» **Exercise aim**:
List every line in the rows below that contains the word "David", copying each such line in full.

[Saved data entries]
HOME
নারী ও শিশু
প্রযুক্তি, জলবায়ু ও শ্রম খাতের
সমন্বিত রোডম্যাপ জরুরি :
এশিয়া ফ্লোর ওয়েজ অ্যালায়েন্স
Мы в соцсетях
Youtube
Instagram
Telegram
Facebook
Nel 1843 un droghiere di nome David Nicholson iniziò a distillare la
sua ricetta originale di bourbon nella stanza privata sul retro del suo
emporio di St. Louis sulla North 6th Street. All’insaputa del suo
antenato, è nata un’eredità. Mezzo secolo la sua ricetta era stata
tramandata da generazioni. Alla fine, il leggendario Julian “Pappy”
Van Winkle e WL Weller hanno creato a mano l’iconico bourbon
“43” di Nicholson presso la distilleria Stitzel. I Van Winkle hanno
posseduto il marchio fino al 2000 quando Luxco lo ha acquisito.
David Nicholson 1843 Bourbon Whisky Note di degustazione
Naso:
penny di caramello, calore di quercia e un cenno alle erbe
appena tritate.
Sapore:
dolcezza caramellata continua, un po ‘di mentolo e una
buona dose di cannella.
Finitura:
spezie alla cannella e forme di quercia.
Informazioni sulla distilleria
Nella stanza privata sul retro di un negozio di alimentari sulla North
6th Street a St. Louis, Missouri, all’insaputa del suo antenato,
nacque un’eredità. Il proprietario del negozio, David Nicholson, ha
* * *
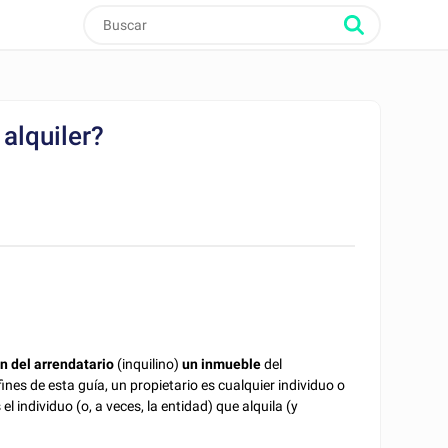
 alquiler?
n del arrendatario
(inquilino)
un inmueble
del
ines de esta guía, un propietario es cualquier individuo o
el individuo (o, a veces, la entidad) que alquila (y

» **Result of this exercise**:
Nel 1843 un droghiere di nome David Nicholson iniziò a distillare la
David Nicholson 1843 Bourbon Whisky Note di degustazione
nacque un’eredità. Il proprietario del negozio, David Nicholson, ha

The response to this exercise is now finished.